Jessica stood beside Ki, watching Melville slowly haul his besotted father home. Daryl was a smooth hairpin, she had to admit; and he already had so many problems that she certainly didn't want to cause him the slightest bit more trouble. So of course she'd visit.
Chapter 5
Moving to the boardwalk, Jessica and Ki watched the departing wagon, Ki remarking, “I looked for you at the sheriff‘s, Jessie. He told me he'd met up with a dratted female of your description, but otherwise he couldn't help any.”

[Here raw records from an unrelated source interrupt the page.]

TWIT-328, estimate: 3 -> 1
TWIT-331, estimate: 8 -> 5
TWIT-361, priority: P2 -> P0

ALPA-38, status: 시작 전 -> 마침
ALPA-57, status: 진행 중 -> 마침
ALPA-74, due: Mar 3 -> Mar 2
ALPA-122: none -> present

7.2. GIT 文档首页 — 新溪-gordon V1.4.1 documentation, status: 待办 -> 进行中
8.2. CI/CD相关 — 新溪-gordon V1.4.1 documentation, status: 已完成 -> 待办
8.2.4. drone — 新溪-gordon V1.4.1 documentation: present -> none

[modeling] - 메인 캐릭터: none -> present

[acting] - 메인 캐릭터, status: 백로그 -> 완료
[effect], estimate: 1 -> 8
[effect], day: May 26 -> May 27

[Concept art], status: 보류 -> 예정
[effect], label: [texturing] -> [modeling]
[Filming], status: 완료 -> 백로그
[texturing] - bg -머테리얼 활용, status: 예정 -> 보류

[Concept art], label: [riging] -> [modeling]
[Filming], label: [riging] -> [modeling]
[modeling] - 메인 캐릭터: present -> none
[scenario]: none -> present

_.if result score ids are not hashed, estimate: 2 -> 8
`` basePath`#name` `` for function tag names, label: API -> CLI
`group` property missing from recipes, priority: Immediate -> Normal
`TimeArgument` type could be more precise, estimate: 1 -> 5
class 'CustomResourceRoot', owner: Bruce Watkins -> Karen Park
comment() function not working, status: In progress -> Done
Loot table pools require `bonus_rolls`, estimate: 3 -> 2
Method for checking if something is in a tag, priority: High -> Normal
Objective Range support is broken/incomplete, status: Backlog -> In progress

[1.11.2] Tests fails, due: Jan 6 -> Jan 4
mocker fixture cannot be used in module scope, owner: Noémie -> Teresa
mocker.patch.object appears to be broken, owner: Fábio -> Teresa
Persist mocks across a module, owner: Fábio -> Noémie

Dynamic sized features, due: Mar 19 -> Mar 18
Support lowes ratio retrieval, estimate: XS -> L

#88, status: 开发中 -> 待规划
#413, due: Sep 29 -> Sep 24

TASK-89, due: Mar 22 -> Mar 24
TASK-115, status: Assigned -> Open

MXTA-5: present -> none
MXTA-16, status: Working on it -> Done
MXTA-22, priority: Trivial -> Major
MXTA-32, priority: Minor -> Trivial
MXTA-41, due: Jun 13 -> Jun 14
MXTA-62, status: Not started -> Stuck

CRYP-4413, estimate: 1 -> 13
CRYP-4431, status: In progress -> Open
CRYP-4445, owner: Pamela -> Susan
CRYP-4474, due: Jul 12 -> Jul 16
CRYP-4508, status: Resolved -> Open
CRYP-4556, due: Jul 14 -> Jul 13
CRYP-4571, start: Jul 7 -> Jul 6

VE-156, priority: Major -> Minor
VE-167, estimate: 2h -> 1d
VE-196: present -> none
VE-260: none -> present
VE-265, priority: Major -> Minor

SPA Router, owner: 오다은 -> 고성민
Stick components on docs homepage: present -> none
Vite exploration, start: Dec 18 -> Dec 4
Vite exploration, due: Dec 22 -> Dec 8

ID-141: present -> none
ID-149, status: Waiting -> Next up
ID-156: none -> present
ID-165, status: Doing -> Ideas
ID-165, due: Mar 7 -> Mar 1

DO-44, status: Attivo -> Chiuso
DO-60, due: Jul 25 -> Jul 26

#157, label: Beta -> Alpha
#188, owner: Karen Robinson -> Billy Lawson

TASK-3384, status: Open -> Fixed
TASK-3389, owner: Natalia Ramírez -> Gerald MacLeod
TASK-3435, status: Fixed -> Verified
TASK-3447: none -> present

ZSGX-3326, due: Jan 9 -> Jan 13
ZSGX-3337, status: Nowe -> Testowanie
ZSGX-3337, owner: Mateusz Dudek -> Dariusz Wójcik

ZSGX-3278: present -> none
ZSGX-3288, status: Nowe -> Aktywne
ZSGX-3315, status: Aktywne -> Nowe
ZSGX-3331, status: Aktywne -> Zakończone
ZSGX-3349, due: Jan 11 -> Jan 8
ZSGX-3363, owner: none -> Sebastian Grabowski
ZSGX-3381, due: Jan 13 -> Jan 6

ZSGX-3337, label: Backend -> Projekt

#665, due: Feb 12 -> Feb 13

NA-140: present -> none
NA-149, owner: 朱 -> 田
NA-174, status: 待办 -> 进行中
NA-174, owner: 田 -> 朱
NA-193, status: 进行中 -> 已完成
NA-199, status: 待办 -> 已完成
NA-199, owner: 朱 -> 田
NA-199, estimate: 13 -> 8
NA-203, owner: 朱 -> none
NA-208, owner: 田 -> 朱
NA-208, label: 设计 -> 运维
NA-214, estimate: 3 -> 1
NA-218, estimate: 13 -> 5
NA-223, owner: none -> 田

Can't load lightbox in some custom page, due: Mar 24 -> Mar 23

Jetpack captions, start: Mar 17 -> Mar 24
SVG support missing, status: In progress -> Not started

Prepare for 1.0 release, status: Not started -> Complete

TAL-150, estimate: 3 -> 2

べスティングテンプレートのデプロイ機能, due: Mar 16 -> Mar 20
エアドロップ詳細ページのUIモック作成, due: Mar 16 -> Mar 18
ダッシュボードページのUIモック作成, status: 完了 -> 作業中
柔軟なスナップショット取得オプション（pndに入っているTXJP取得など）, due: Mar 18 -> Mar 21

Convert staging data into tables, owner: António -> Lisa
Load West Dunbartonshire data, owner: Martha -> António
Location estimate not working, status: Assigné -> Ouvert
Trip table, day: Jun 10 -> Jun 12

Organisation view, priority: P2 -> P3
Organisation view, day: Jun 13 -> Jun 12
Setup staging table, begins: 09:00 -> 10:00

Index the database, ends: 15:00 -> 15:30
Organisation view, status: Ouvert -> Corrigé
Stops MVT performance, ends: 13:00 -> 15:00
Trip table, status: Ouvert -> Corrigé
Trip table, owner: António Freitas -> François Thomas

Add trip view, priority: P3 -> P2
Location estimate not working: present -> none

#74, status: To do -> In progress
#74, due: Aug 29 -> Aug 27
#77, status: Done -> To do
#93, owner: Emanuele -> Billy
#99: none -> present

“You can say that again, Ki,” Jessie replied with disgust. “How'd you know to find me in the saloon?”
“That's where the thick of the uproar was. Where else would you be?” Smiling, Ki took a pocketful of .38 cartridges from his vest and handed them to Jessica, adding: “These are from four boxes I bought. The rest I put in your room.”
“Thanks.” Loading her revolver, she glanced at the bath house next to the barber shop. “Does the hotel have a bath?”
“Two. Fifty cents extra, fresh water daily, reheated noon and evening, and I've already reserved the one on our floor for us.”
“That's a relief,” she sighed, starting along the boardwalk. She felt grubby and unkempt and in need of a good scrub, from all that had occurred since the ambush. But the bath house, like most cow-town bath houses, would be a male preserve where men would mingle, arguing such weighty issues as women and liquor. She had little interest in bathing with them and airing her differences.